Excerpted text
= = =
Estimates from the 2011 DJN [Distinctive Jewish Names] update study: Just under 10,000 Jewish persons live in 5,000 Jewish households (HH) in the Richmond, VA area. An additional 3,100 non-Jewish persons live in these households (24% of the total of 13,000 people in Richmond Jewish HH). Jewish Federations of North America[1]

Overall in the United States, Jews only make up about 2.2 percent of the population.[2] The largest population concentrations are New York City, Miami, Los Angeles, Philadelphia, Chicago, San Francisco, Boston and Baltimore-Washington. As a state, Virginia is nowhere near the top of the list.

Demographics estimates about Virginia vary. The U.S. Census Bureau does not ask relevant questions about religion or ethnicity, and has not done so since the 1950s. In the race category, the 2020 census form will allow people to respond that they are white, black, or native American, as well as Chinese, Filipino, Asian Indian and other categories. Under “white” it allows respondents to elaborate, suggesting “Print, for example, German, Irish, English, Italian, Lebanese, Egyptian, etc.” Theoretically, a percentage of respondents could respond “White” and then write in “Jewish” into the census response. But the result would likely be highly inconsistent, and whether or how it would be reported equally uncertain.

The Jewish Virtual Library, an online resource run by former American Israel Public Affairs Committee newsletter editor Mitchell Bard, once kept close track of populations by state and claims that:

In 2001 approximately 66,000 residents were of the Jewish faith, comprising just 0.9 of the state’s [Virginia’s] total population. One of the fastest growing Jewish populations in the country, the largest Jewish community resides in Northern Virginia (35,000), followed by the Tidewater (20,000), Richmond (12,500), Roanoke (1,050), and Charlottesville (1,000). Fredericksburg, Harrisonburg, Petersburg, Staunton, and Lynchburg have small Jewish populations. Northern Virginia was once considered not a place where Jews would live, but its Jewish population has grown.[3]

Pew’s Portrait of Jewish Americans

Pew Research stepped up to the challenge of measuring what matters to Jewish Americans when it released its “Portrait of Jewish Americans” in 2013. In it, Pew claimed, “the question of how many Jewish Americans there are does not have a simple answer. That’s because the number of Jews in the U.S. depends on how one defines a Jew…” Pew settled on casting a “wide net” for the purposes of its analysis, and then allowed online users to apply filters to an interactive tool to either narrow or widen the estimated total population based on different definitions:

There are about 4.2 million American adults who say they are Jewish by religion, representing 1.8% of the U.S. adult population. But there are roughly 5.3 million Jews (2.2% of the adult population) if the total also includes ‘Jews of no religion,’ a group of people who say they are atheist, agnostic or “nothing in particular” when asked about their religion but who were raised Jewish or have a Jewish parent and who still consider themselves Jewish aside from religion. This is the net Jewish population as defined by the Pew Research report.

Pew’s analysis of Jewish assimilation through intermarriage with non-Jews and that two-thirds of Jews claiming no religious affiliation were not raising their children as Jewish added to the alarm of Jewish federation leadership, which had long been tracking the issue. Pew also claimed that 82 percent of Americans of Jewish faith did not belong to Jewish organizations. Those surveyed were only “somewhat” or “not at all” attached to Israel (70 percent) with most never having traveled there. (57 percent). Some 44 percent stated that they thought Israeli settlement building was a bad idea.
= = =
What to produce
Answer these questions using the text on Jewish population estimates.
1. According to the 2011 DJN update study, how many non-Jewish persons live in Jewish households in the Richmond, VA area?
2. Since what decade has the U.S. Census Bureau not asked relevant questions about religion or ethnicity?
3. Per the 2001 figures quoted from the Jewish Virtual Library, which Virginia region had the largest Jewish community, and how large was it?

Available data
= = =
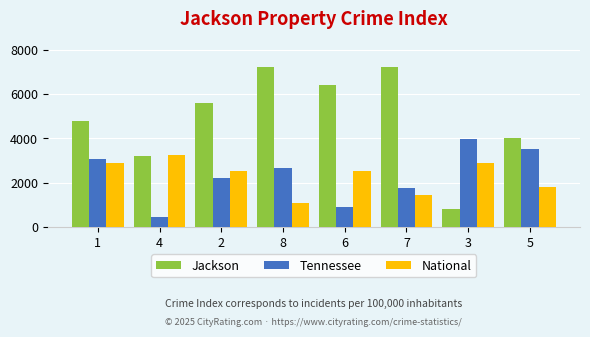

How many series are shown in this chart?

3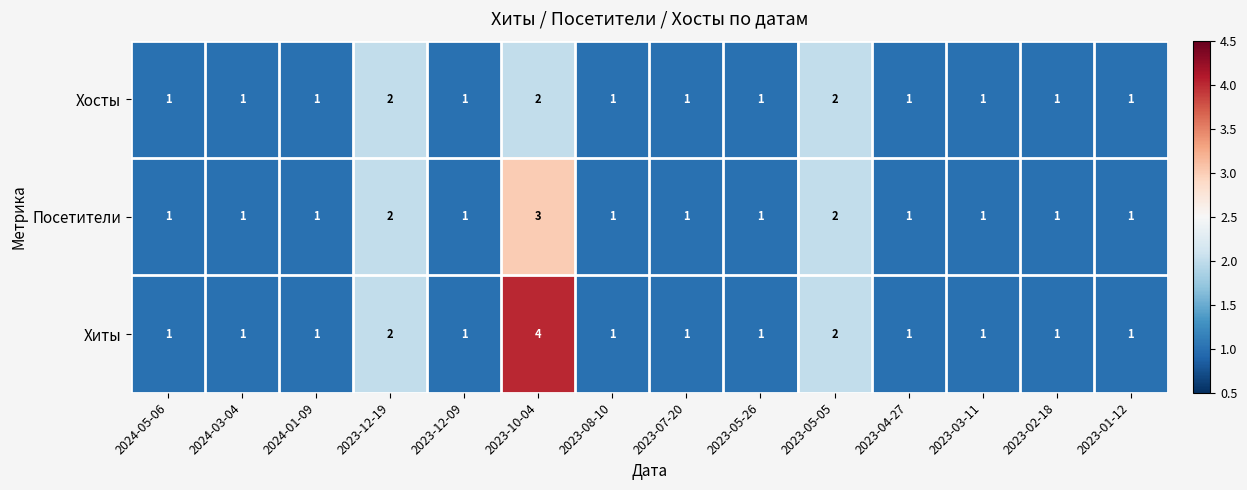

True or false: Хиты has a value of 6 at 2023-10-04.

False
= = =
Response area
1. 3,100
2. The 1950s
3. Northern Virginia, with 35,000